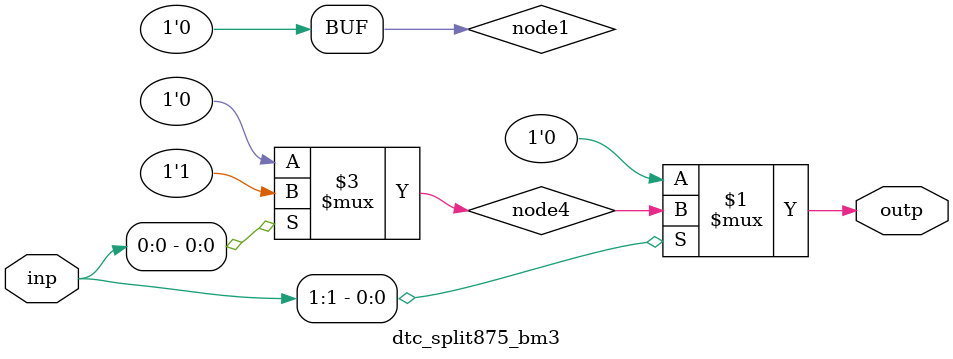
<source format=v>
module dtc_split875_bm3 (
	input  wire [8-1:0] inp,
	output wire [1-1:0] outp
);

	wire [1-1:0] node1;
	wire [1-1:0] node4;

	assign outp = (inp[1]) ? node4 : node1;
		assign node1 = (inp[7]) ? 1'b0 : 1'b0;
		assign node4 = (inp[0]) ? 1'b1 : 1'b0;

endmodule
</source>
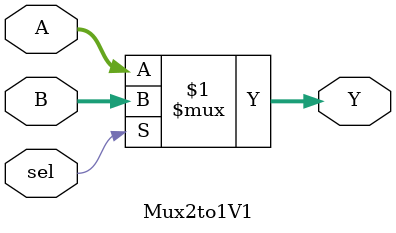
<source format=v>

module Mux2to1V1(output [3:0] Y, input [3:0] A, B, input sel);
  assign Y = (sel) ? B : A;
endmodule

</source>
§ §
For each line above that includes the word "input", make a copy of that line.

SOLUTION TO THE EXERCISE:
	input  wire [8-1:0] inp,
module Mux2to1V1(output [3:0] Y, input [3:0] A, B, input sel);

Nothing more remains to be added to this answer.